文章や画像を自動生成する人工知能(AI)への投資が活発になっている。
米マイクロソフトが投資する米オープンAIを筆頭に多くのスタートアップが巨額の資金調達に成功。
世界の生成AI企業の価値は計約480億ドル(約6.5兆円)と2年で6倍に拡大した。
影響力を高める新技術を使いこなせるかは国や企業の成長力に響く。
「我々の使命は書き手に新たな力を与えることだ」。
イスラエルの新興企業「AI21 Labs」は1月、AIを活用した文章作成支援ツールを発表した。
2022年に6400万ドルの資金調達をまとめ、プロのライターから学生まで幅広く使えるツールを開発した。
生成AIは一般的に、ほしい内容を入力するとAIが膨大なデータに基づき即座に答えを示す。
ブームに火を付けたオープンAIの「ChatGPT(チャットGPT)」だけでなく、マーケティングのコピーを作る米ジャスパーAI、商品説明を作成するカナダのコーヒアなどサービス内容の幅が広がる。
プログラミングのコードを書いたり、実験用に匿名性の高いデータを作成する技術もある。
英スタビリティーAIの「ステーブル・ディフュージョン」はプロ顔負けのイラストを瞬時に描く。
こうした新興企業に大手テック企業やベンチャーキャピタルが熱い視線を注ぐ。
オランダの調査会社ディールルームによると、22年の生成AI企業への投資額は世界で21億ドルと20年に比べて10倍に急拡大した。
資金調達額などから推計される企業価値は主要な約100社の合計で480億ドルと20年末比6倍になった。
過半を占めるオープンAI(推定290億ドル)以外にも、ジャスパーAIなど5社が10億ドル以上の「ユニコーン企業」に成長している。
後押しするのは半導体技術の飛躍的な向上だ。
生成AIの性能はネット上の膨大なデータをどれだけ学習できるかが左右する。
チャットGPTの基盤にあるAI(GPT-3)は10の23乗の3倍と天文学的な回数の演算をこなした。

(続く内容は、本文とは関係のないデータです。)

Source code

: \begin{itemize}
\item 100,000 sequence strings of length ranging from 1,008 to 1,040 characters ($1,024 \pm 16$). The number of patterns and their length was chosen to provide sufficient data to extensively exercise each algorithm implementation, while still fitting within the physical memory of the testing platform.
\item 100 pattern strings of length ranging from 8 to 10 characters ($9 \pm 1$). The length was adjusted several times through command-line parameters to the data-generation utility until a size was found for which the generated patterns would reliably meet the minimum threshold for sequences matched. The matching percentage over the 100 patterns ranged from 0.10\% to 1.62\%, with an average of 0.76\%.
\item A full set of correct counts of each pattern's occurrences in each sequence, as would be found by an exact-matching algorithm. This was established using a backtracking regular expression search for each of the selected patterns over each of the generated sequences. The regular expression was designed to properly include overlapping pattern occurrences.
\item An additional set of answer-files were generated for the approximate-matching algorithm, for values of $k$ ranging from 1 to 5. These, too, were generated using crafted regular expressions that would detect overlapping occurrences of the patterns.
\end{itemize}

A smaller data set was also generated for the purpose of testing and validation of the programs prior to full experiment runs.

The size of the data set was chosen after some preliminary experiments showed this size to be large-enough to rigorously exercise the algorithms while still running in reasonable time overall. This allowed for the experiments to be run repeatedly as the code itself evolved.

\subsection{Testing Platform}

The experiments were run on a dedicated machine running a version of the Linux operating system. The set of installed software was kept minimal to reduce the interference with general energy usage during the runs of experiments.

1980年代に開発された音声合成技術「NETtalk」と比べると数兆倍に達する。
マイクロソフトがオープンAIへ数十億ドルの追加投資を決めるなど、マネー流入で開発競争が激化する傾向が続く。
全般的にベンチャー投資が冷え込む中でも勢いは衰えない。
開発が加速すれば利用の裾野も広がる。
米アクセンチュアの「AI活用浸透度」をみると、現状はテクノロジー業界が抜け出しているが、24年までには多くの業界が追いついてくる見通しだ。

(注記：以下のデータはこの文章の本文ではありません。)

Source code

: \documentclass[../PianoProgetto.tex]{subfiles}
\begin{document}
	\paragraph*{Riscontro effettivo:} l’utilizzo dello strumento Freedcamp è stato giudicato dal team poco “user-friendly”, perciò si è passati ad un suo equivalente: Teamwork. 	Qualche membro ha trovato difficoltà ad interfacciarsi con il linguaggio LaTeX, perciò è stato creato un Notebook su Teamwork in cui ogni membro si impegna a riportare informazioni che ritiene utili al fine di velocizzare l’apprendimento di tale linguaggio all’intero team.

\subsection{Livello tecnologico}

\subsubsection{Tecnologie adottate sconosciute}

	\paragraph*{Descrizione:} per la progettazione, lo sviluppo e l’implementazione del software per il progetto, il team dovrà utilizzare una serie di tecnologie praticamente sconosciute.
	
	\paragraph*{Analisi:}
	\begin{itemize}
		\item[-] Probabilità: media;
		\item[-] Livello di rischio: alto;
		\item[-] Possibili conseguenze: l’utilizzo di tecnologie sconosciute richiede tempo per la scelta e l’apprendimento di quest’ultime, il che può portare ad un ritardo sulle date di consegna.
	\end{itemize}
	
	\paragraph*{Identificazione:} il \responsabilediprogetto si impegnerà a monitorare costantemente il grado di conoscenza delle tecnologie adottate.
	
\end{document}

AIは流ちょうな会話で顧客に対応し、金融や法律の分野では専門文書の作成を代行する。
医薬品開発では膨大な実験用データを生成して研究を加速させる。
どれだけ生成AIを効果的に活用できるかは企業の成長力を左右する要因になる。
アクセンチュアのサンジーヴ・ヴォーラ氏は「あらゆる業界の経営陣にとって必須課題」と指摘する。

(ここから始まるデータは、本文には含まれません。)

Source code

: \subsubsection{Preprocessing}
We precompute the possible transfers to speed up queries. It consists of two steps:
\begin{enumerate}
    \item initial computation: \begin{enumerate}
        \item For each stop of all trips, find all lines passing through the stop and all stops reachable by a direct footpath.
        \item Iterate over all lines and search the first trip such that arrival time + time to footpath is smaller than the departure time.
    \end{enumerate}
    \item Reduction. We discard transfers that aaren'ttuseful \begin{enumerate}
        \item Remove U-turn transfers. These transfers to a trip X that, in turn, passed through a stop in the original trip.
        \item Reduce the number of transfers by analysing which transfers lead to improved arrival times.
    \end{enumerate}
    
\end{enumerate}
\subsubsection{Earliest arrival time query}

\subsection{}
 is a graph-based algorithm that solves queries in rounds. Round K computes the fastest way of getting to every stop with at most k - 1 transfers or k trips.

日本にとってもAIの活用は労働力不足や低迷する生産性といった長年の課題への有力な対策になる可能性がある。
一方、AIの生成した文章には誤りが含まれることがあるなど、実際に利用を進めるには課題も多い。
AIを使う場面が増えれば、顧客に不利益を与えたり法的な責任が発生したりするケースも増える恐れがある。
台頭するテクノロジーの長所と短所を見据え、自社の製品やサービスの競争力に着実に結びつける力が試される。